Con buen criterio, cuando el PP estaba en la oposición denunció los recortes emprendidos por los sucesivos Gabinetes de Rodríguez Zapatero en I+D+i (Investigación, desarrollo e innovación) e insistió en la idea de que, aun en los momentos más difíciles, es preciso apostar por ello. Parece, sin embargo, que se han olvidado de esas intenciones. Recientemente, cien directores de centros del Consejo Superior de Investigaciones Científicas (CSIC) enviaron una carta a la secretaria de Estado de I+D+i en la que advertían de que la situación del organismo era insostenible, abocándolo prácticamente a parar la actividad.

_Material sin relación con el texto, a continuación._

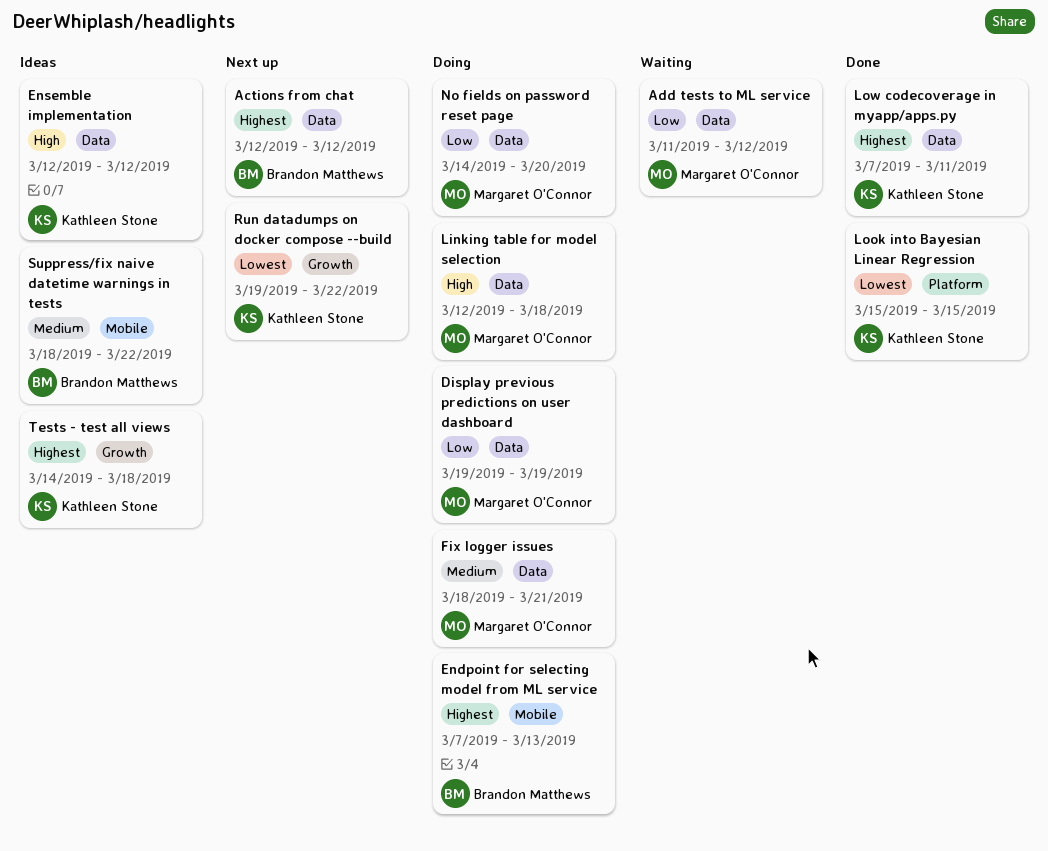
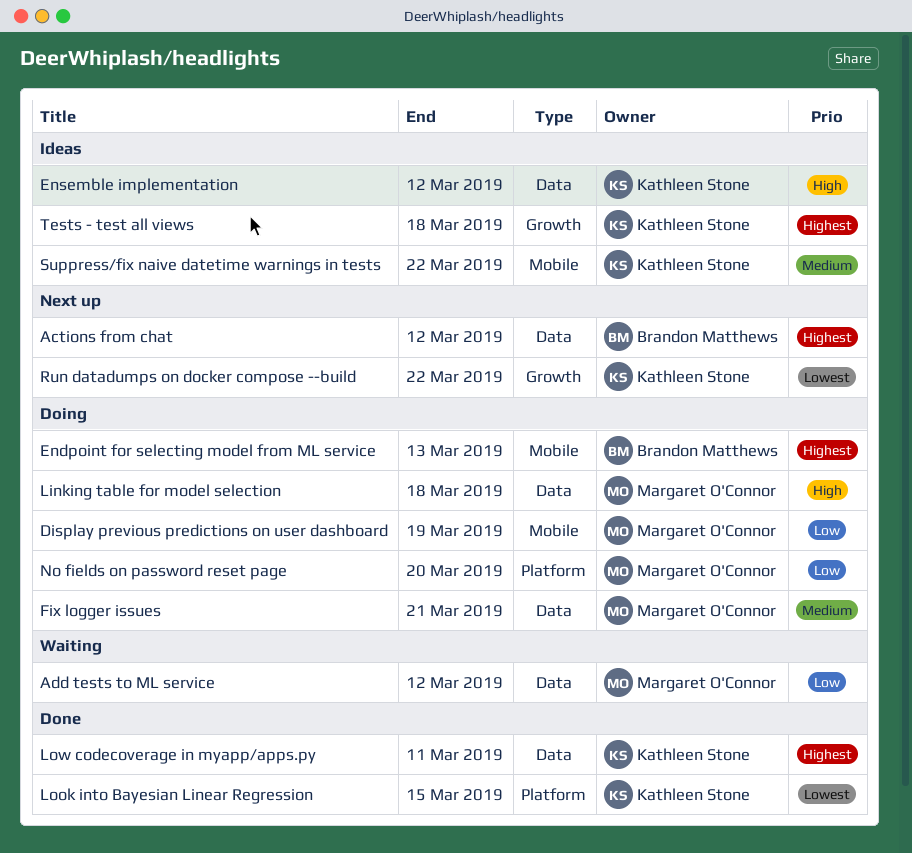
Display previous predictions on user dashboard, label: Data -> Mobile
No fields on password reset page, label: Data -> Platform
Suppress/fix naive datetime warnings in tests, owner: Brandon Matthews -> Kathleen Stone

Como ya señaló hace pocos días nuestro periódico en su portada, los recortes en el CSIC son un grave error del Gobierno, y suponen un baldón para la ciencia española. En la exhaustiva información ofrecida por El Imparcial a sus lectores se recogían datos y cifras contundentes del desesperado momento que atraviesa el CSIC, así como la llamada de su responsable y la advertencia de la comunidad científica de que, a lo sumo, la Administración está poniendo parches pero ni siquiera se plantea el problema real en toda su dimensión.
Hacer caso omiso de la situación del CSIC, además de un absolutamente inmerecido oprobio para la ciencia española, implica una gran ceguera. Con los recortes, se abortarán programas que podrían obtener buenos resultados si se les dejara el tiempo mínimo exigido, y se impedirá el comienzo de otros. La ciencia y la investigación responden a una economía inelástica. No son como una carretera que se interrumpe hoy y se reanuda dentro de tres años. Una investigación interrumpida es una investigación perdida. Y lo que es más inquietante, si cabe, se eliminarán vocaciones investigadoras y se frustrarán generaciones de científicos, o se verán impelidos, como ya está sucediendo, a emigrar. Una emigración selectiva que está adquiriendo visos de tragedia nacional, pues quienes se van ante la falta de expectativas son muy necesarios para un cambio de modelo productivo que pueda servirnos de salvaguarda frente a venideras etapas tan extremas como la que ahora vivimos.
Resulta suicida acabar con el porvenir: recortar en I+D+i es recortar el futuro. El Gobierno de Mariano Rajoy tiene la ineludible obligación, por el bien de todos, de no dejar al CSIC a su suerte. La agonía de un centro de su importancia debe detenerse.